KETENTUAN TUGAS –
Tulis ulang data mulai dari awal hingga baris yang memuat "24: (812, 1137)" (baris itu ikut disertakan), dengan mengganti "visible" menjadi "observable" tanpa mengubah bagian lain. Jangan sertakan gambar dalam jawaban.

....................

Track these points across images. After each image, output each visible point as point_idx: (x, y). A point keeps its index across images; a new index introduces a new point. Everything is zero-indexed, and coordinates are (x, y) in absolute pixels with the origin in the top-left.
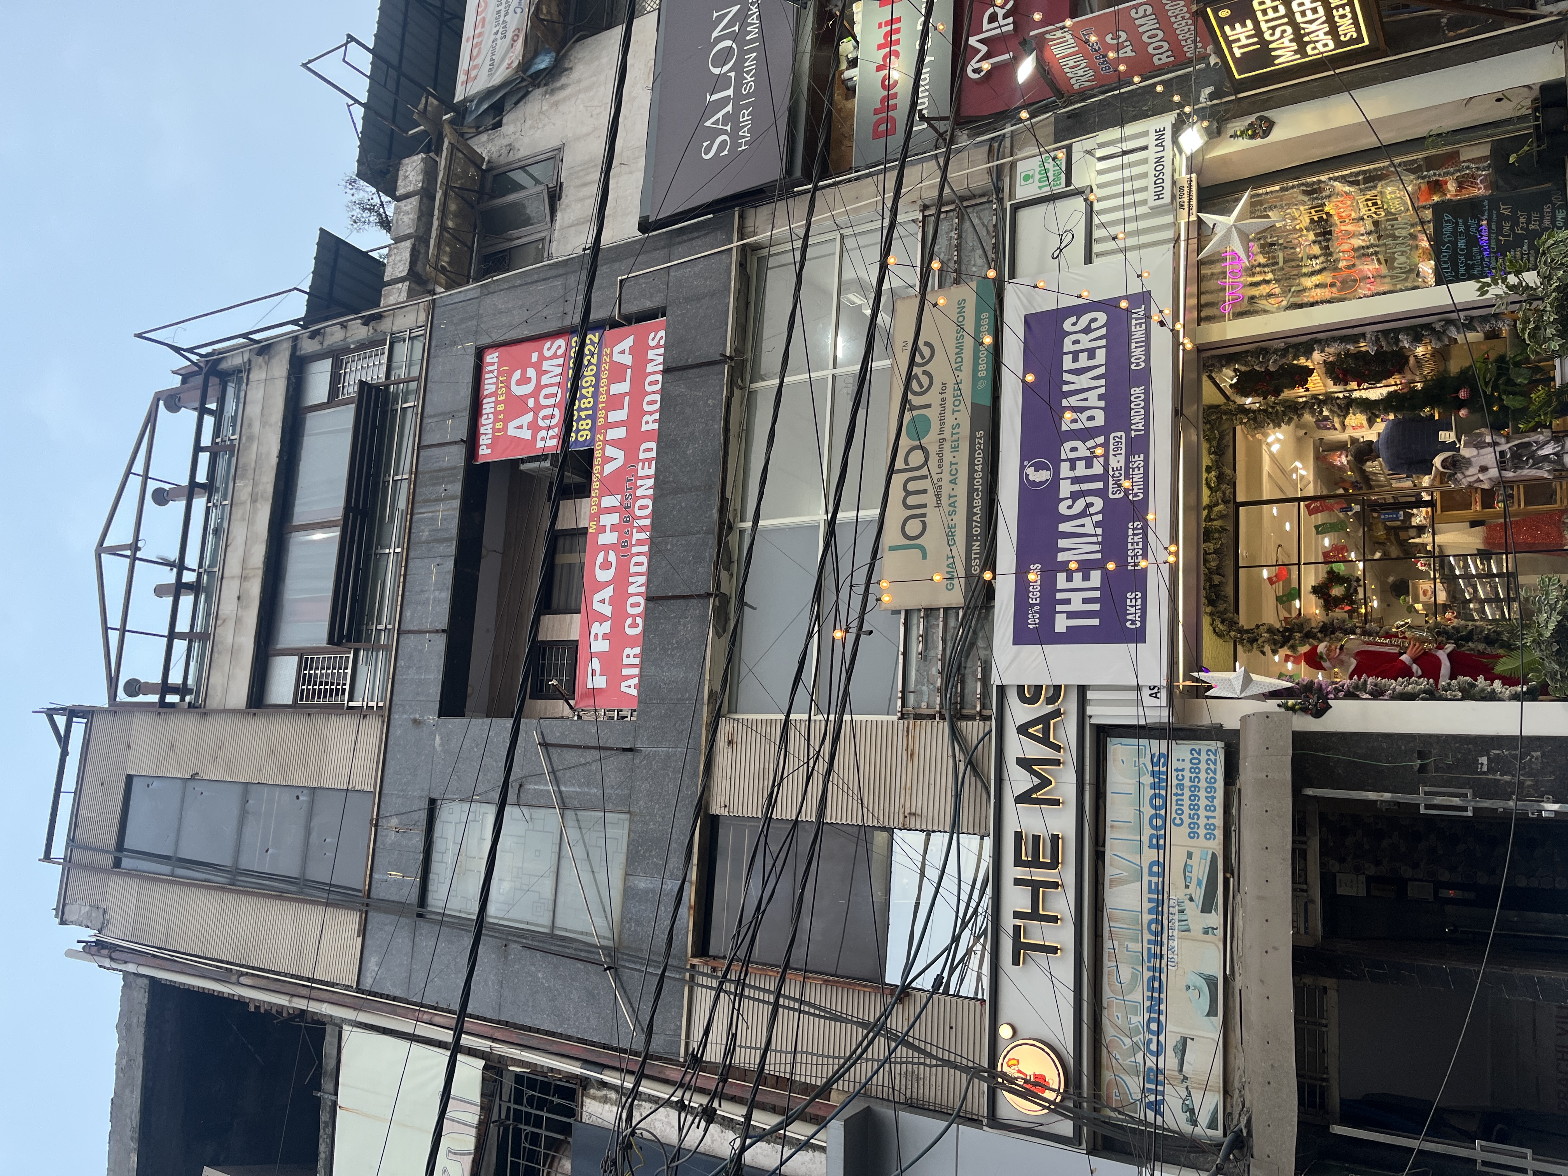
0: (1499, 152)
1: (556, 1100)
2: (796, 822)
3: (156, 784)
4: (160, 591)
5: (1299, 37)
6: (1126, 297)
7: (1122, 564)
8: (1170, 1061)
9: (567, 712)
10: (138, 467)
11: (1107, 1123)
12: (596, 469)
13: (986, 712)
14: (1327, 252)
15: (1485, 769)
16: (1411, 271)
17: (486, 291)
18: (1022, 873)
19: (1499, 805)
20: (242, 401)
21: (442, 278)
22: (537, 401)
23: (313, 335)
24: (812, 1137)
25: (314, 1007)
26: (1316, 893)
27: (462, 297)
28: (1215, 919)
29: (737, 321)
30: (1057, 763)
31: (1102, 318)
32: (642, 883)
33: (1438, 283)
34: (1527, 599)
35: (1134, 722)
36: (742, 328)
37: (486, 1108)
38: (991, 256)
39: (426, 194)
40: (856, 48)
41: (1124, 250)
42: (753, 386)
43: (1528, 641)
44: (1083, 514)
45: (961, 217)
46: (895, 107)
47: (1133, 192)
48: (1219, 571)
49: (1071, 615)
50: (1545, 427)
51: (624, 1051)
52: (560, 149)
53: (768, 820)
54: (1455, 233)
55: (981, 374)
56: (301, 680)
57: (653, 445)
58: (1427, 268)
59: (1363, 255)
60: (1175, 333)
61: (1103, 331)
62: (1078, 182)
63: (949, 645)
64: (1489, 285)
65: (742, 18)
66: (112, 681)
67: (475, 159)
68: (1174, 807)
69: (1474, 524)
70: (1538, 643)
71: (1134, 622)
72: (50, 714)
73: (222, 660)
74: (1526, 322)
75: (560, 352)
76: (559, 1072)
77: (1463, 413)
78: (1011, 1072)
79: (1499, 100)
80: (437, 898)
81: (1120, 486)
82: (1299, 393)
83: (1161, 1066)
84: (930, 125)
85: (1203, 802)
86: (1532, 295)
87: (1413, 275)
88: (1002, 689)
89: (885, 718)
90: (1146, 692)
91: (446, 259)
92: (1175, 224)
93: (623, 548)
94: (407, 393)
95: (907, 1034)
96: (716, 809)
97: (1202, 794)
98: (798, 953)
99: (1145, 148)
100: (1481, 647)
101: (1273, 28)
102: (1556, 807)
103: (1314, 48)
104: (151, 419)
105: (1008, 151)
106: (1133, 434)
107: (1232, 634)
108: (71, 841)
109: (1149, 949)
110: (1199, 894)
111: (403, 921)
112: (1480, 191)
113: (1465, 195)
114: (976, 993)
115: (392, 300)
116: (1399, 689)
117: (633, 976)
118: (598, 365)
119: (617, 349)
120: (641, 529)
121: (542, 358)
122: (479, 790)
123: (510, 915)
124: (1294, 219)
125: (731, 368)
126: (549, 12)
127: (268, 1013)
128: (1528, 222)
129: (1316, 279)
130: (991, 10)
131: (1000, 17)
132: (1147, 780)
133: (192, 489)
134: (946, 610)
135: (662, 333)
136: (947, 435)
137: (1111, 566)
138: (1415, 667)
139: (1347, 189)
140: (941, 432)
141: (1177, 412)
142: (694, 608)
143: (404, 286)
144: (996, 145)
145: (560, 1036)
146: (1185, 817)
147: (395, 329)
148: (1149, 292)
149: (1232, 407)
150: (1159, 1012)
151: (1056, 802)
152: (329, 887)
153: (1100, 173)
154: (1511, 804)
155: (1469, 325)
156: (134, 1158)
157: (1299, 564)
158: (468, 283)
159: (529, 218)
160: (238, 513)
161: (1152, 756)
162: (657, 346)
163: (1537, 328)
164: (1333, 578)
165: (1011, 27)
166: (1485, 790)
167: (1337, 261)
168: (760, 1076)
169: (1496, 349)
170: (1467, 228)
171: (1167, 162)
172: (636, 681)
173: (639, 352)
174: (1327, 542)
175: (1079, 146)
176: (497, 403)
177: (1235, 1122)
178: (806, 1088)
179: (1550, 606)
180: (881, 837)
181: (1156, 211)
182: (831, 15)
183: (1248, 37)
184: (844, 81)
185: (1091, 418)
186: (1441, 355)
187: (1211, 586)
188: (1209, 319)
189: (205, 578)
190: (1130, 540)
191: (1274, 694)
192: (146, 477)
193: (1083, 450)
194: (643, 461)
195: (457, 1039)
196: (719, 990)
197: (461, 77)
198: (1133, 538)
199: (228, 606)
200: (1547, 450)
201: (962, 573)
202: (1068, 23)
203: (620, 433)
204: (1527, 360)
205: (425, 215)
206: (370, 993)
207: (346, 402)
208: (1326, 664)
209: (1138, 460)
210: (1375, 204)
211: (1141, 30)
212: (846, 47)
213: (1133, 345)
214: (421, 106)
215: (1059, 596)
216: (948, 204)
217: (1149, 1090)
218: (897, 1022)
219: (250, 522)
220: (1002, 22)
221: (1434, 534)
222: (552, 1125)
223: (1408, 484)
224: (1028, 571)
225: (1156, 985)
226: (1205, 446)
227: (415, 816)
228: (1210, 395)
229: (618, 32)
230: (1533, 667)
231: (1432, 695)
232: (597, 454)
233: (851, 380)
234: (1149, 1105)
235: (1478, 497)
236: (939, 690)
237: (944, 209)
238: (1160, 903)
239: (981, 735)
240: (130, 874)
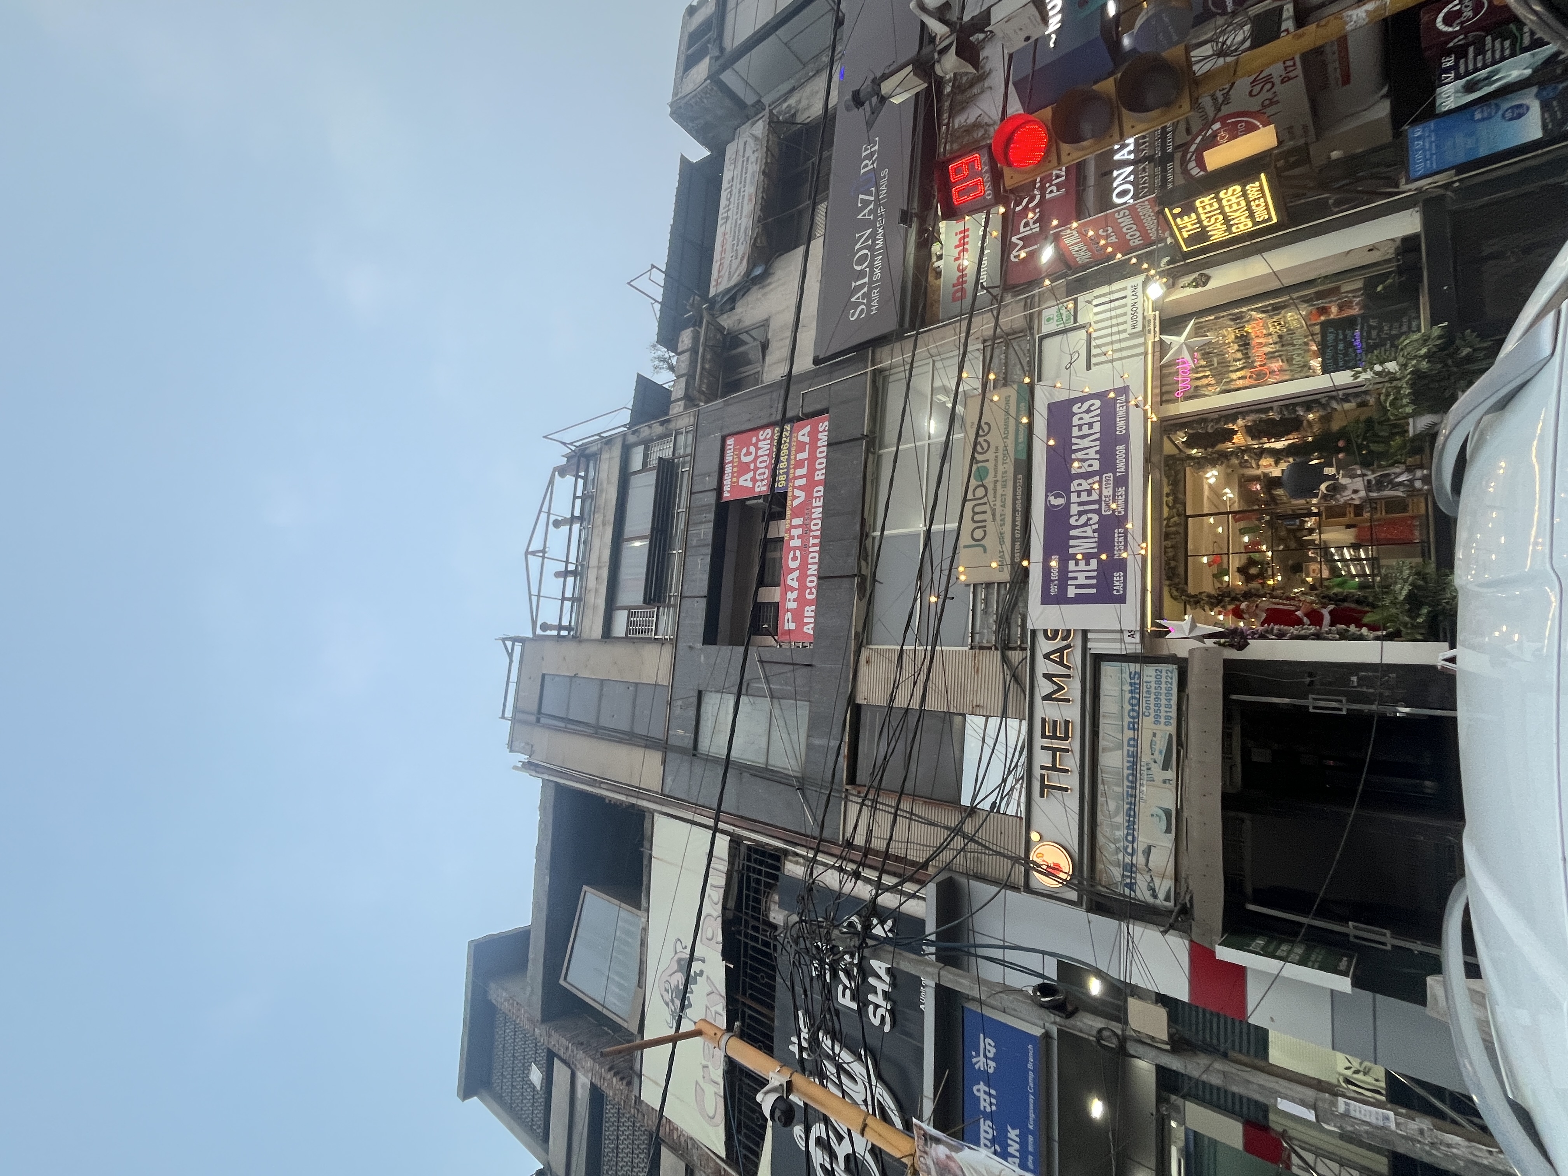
0: (1370, 284)
1: (770, 861)
2: (907, 709)
3: (557, 679)
4: (557, 575)
5: (1227, 221)
6: (1114, 390)
7: (1111, 555)
8: (1140, 859)
9: (773, 643)
10: (545, 509)
11: (1099, 894)
12: (789, 503)
13: (1024, 646)
14: (1246, 356)
15: (1355, 684)
16: (1304, 366)
17: (726, 404)
18: (1046, 742)
19: (1365, 707)
20: (597, 471)
21: (703, 397)
22: (755, 466)
23: (634, 433)
24: (917, 892)
25: (641, 803)
26: (1238, 760)
27: (714, 408)
28: (1171, 774)
29: (870, 414)
30: (1069, 676)
31: (1097, 403)
32: (817, 742)
33: (1324, 372)
34: (1386, 575)
35: (1118, 652)
36: (873, 418)
37: (731, 863)
38: (1026, 368)
39: (694, 350)
40: (942, 248)
41: (1112, 361)
42: (881, 452)
43: (1387, 602)
44: (1086, 524)
45: (1007, 346)
46: (966, 282)
47: (1118, 325)
48: (1174, 558)
49: (1078, 587)
50: (1400, 463)
51: (808, 836)
52: (767, 320)
53: (890, 708)
54: (1336, 340)
55: (1020, 441)
56: (629, 623)
57: (822, 488)
58: (1316, 363)
59: (1272, 357)
60: (1145, 412)
61: (1098, 411)
62: (1081, 321)
63: (1001, 605)
64: (1360, 373)
65: (873, 236)
66: (534, 623)
67: (720, 329)
68: (1145, 705)
69: (1348, 527)
70: (1394, 603)
71: (1118, 591)
72: (504, 640)
73: (589, 612)
74: (1388, 395)
75: (768, 437)
76: (771, 845)
77: (1341, 456)
78: (1039, 861)
79: (1370, 250)
80: (704, 745)
81: (1109, 507)
82: (1229, 446)
83: (1134, 862)
84: (988, 291)
85: (1163, 702)
86: (1392, 377)
87: (1306, 369)
88: (1034, 632)
89: (961, 648)
90: (1126, 634)
91: (705, 386)
92: (1145, 344)
93: (804, 548)
94: (684, 464)
95: (974, 835)
96: (860, 700)
97: (1163, 697)
98: (909, 785)
99: (1125, 297)
100: (1353, 606)
101: (1209, 217)
102: (1407, 710)
103: (1237, 228)
104: (551, 482)
105: (1036, 304)
106: (1118, 474)
107: (1183, 597)
108: (515, 708)
109: (1128, 792)
110: (1160, 758)
111: (686, 758)
112: (1355, 311)
113: (1344, 315)
114: (1017, 812)
115: (675, 411)
116: (1295, 632)
117: (811, 794)
118: (790, 443)
119: (801, 433)
120: (815, 537)
121: (758, 440)
122: (726, 686)
123: (744, 757)
124: (1224, 336)
125: (867, 442)
126: (761, 242)
127: (615, 804)
128: (1391, 329)
129: (1239, 374)
130: (1025, 220)
131: (1031, 223)
132: (1127, 688)
133: (572, 519)
134: (999, 584)
135: (827, 423)
136: (999, 478)
137: (1104, 557)
138: (1305, 619)
139: (1260, 316)
140: (995, 476)
141: (1147, 460)
142: (846, 583)
143: (681, 403)
144: (1029, 301)
145: (771, 825)
146: (1151, 711)
147: (678, 427)
148: (1128, 386)
149: (1183, 455)
150: (1134, 829)
151: (1068, 700)
152: (646, 738)
153: (1096, 314)
154: (1374, 707)
155: (1346, 399)
156: (547, 879)
157: (1228, 554)
158: (716, 400)
159: (750, 360)
160: (596, 532)
161: (1130, 673)
162: (824, 431)
163: (1396, 399)
164: (1251, 562)
165: (1038, 229)
166: (1354, 697)
167: (1253, 362)
168: (887, 855)
169: (1365, 414)
170: (1345, 337)
171: (1139, 305)
172: (812, 625)
173: (813, 435)
174: (1246, 539)
175: (1082, 298)
176: (733, 467)
177: (1182, 898)
178: (913, 863)
179: (1403, 580)
180: (958, 719)
181: (1133, 336)
182: (927, 230)
183: (1193, 225)
184: (935, 269)
185: (1090, 465)
186: (1326, 419)
187: (1169, 568)
188: (1168, 401)
189: (579, 568)
190: (1116, 540)
191: (1211, 636)
192: (549, 513)
193: (1085, 485)
194: (816, 498)
195: (716, 824)
196: (862, 804)
197: (713, 283)
198: (1118, 539)
199: (591, 583)
200: (1403, 478)
201: (1009, 562)
202: (1075, 225)
203: (802, 482)
204: (1389, 419)
205: (693, 362)
206: (668, 796)
207: (651, 469)
208: (1246, 616)
209: (1121, 491)
210: (1280, 324)
211: (1122, 225)
212: (936, 248)
213: (1118, 420)
214: (691, 301)
215: (1070, 575)
216: (999, 338)
217: (1127, 877)
218: (969, 827)
219: (602, 537)
220: (1033, 227)
221: (1320, 533)
222: (768, 875)
223: (1303, 501)
224: (1051, 560)
225: (1132, 813)
226: (1165, 481)
227: (691, 700)
228: (1168, 448)
229: (801, 249)
230: (1392, 619)
231: (1318, 637)
232: (789, 494)
233: (939, 446)
234: (1126, 885)
235: (1352, 509)
236: (995, 632)
237: (997, 341)
238: (1135, 763)
239: (1021, 659)
240: (544, 726)
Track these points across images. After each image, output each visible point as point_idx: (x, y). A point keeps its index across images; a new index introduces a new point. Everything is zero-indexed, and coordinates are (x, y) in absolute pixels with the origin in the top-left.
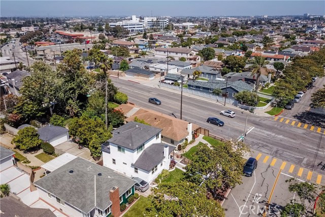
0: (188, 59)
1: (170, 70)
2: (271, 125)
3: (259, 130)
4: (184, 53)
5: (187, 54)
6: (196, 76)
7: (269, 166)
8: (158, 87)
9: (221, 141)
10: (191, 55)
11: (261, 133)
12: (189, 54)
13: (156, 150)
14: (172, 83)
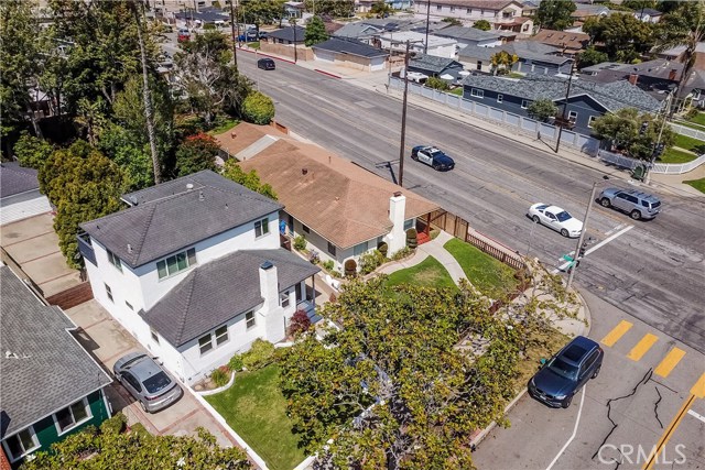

....................

JAWABAN TUGAS –
Track these points across images. After each image, output each observable point as point_idx: (x, y). A point keeps its index across images; a new index introduces a new point. Everything is zero-indexed, and coordinates are (x, y) in absolute pixels with the origin in the top-left.
0: (1499, 152)
1: (556, 1100)
2: (796, 822)
3: (156, 784)
4: (160, 591)
5: (1299, 37)
6: (1126, 297)
7: (1122, 564)
8: (1170, 1061)
9: (567, 712)
10: (138, 467)
11: (1107, 1123)
12: (596, 469)
13: (986, 712)
14: (1327, 252)
15: (1485, 769)
16: (1411, 271)
17: (486, 291)
18: (1022, 873)
19: (1499, 805)
20: (242, 401)
21: (442, 278)
22: (537, 401)
23: (313, 335)
24: (812, 1137)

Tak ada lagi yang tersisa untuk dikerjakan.